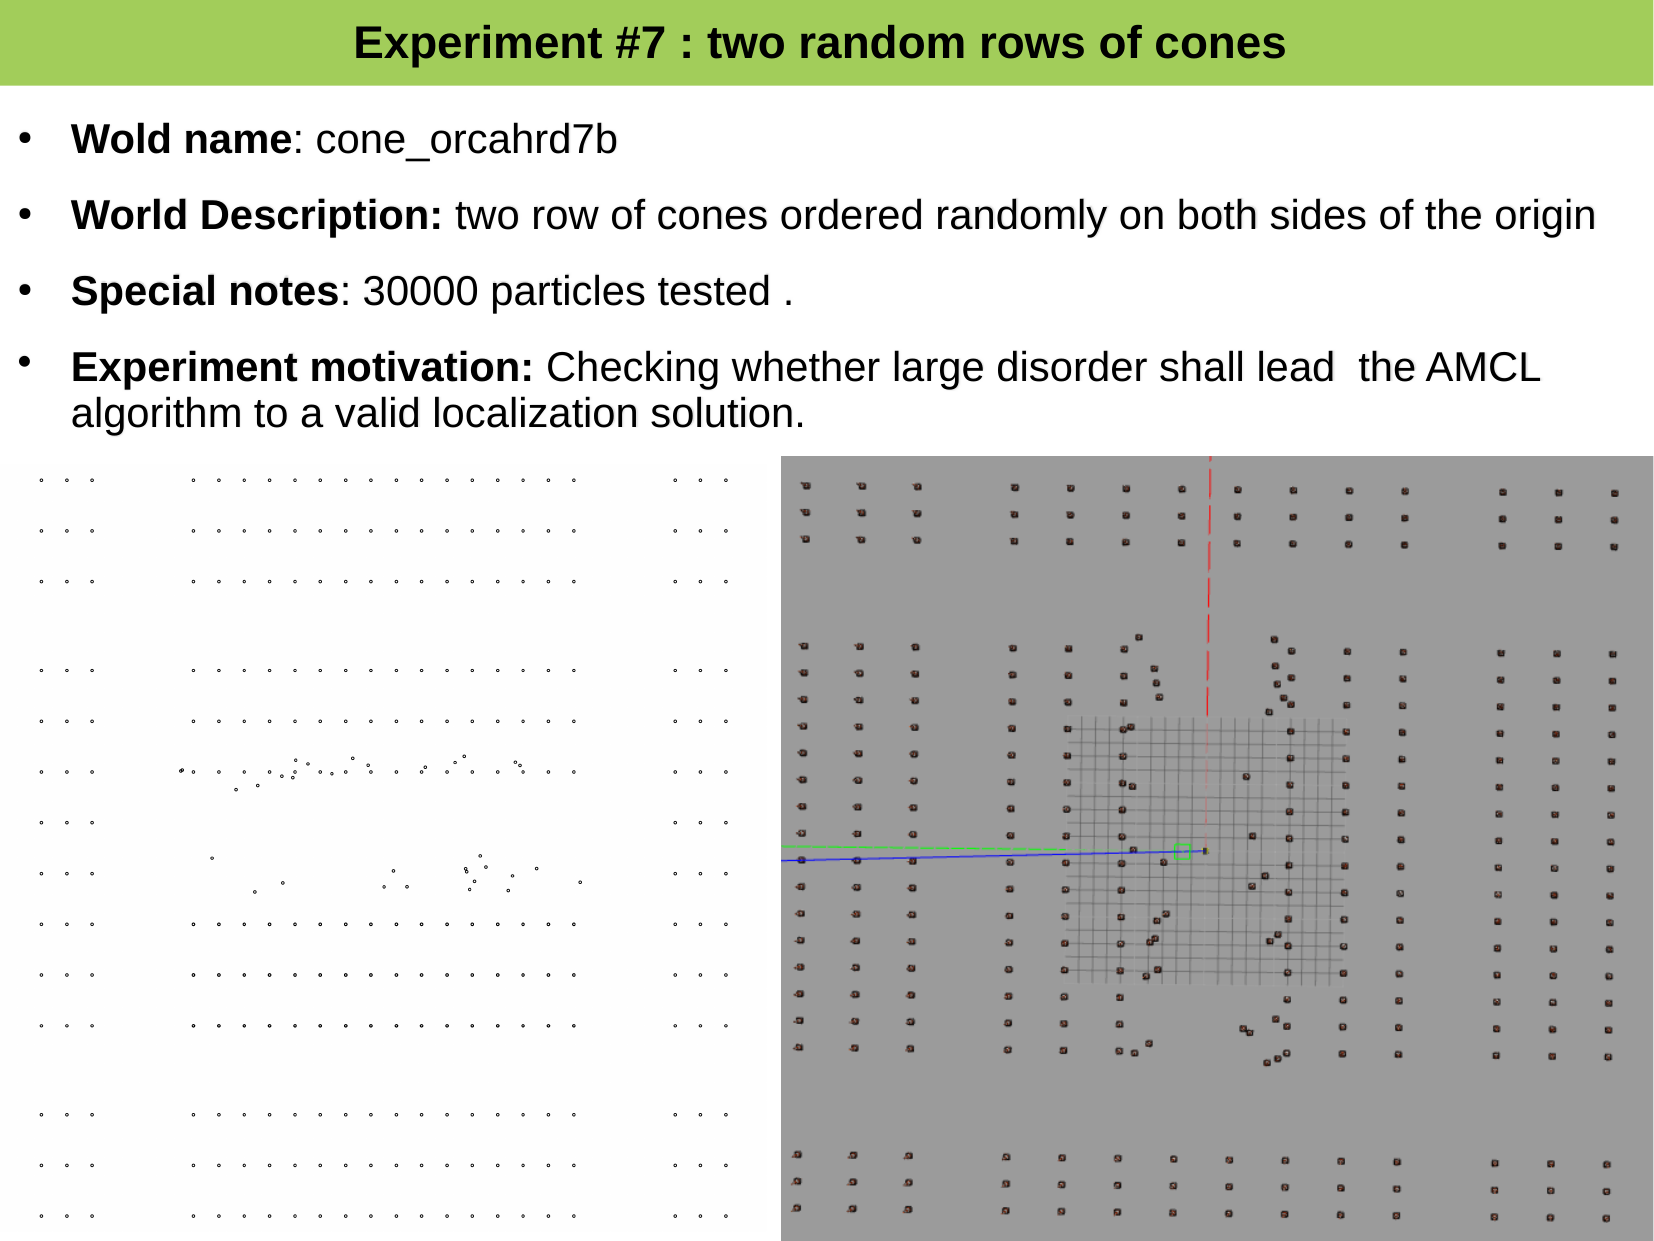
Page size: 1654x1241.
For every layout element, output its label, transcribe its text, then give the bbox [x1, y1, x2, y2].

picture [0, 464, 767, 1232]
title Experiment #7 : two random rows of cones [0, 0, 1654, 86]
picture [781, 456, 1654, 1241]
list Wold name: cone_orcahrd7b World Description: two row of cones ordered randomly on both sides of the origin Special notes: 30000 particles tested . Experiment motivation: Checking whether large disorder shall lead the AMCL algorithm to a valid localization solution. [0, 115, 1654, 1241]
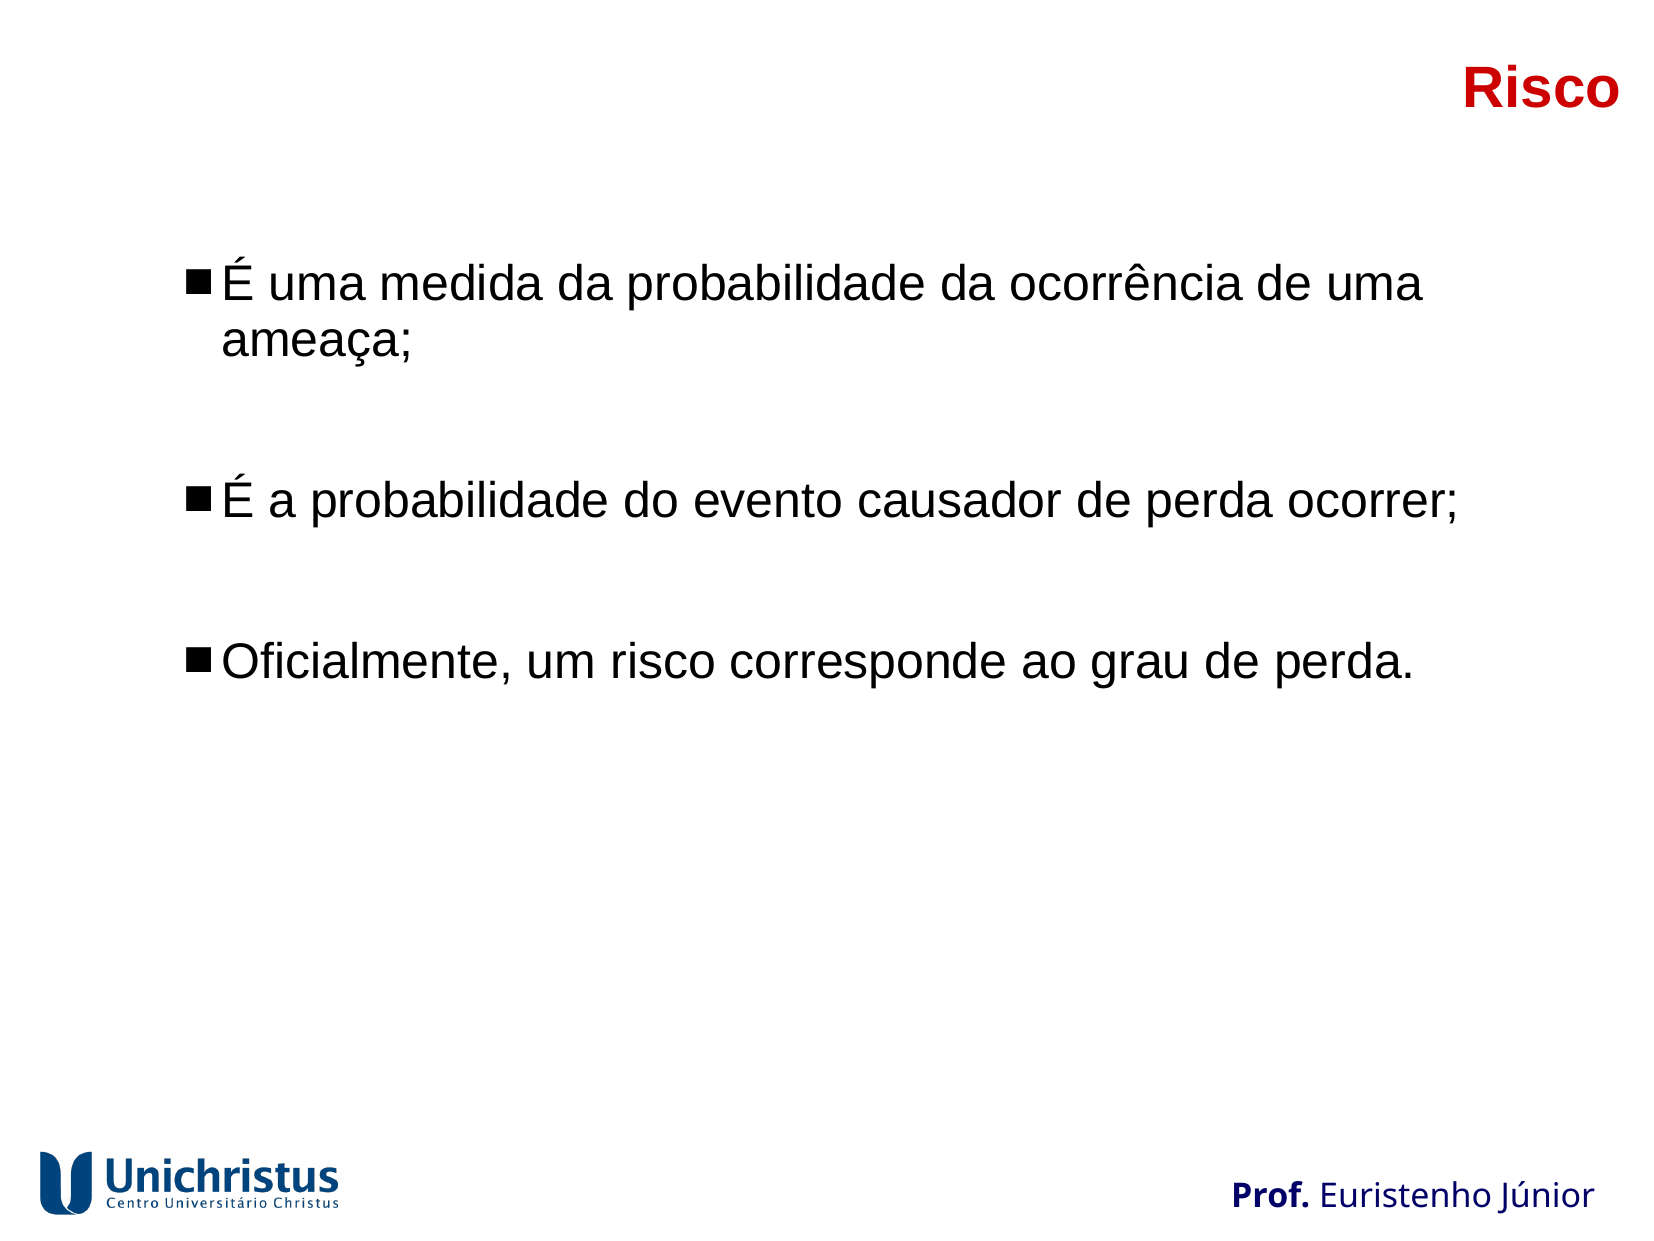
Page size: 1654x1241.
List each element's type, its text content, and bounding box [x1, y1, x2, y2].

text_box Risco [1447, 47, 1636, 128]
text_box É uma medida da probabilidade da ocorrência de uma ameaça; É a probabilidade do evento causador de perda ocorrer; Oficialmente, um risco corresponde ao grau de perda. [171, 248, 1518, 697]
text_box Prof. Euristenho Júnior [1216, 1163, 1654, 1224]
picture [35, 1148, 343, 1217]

****************************************

Problem statement.
Can you quote all of the records above word for word, leaving out the pictures?

Worked answer.
Page size: 1654x1241.
For every layout element, output its label, transcribe its text, then give the bbox [x1, y1, x2, y2].

picture [0, 464, 767, 1232]
title Experiment #7 : two random rows of cones [0, 0, 1654, 86]
picture [781, 456, 1654, 1241]
list Wold name: cone_orcahrd7b World Description: two row of cones ordered randomly on both sides of the origin Special notes: 30000 particles tested . Experiment motivation: Checking whether large disorder shall lead the AMCL algorithm to a valid localization solution. [0, 115, 1654, 1241]
Page size: 1654x1241.
List each element's type, its text content, and bounding box [x1, y1, x2, y2].

text_box Risco [1447, 47, 1636, 128]
text_box É uma medida da probabilidade da ocorrência de uma ameaça; É a probabilidade do evento causador de perda ocorrer; Oficialmente, um risco corresponde ao grau de perda. [171, 248, 1518, 697]
text_box Prof. Euristenho Júnior [1216, 1163, 1654, 1224]
picture [35, 1148, 343, 1217]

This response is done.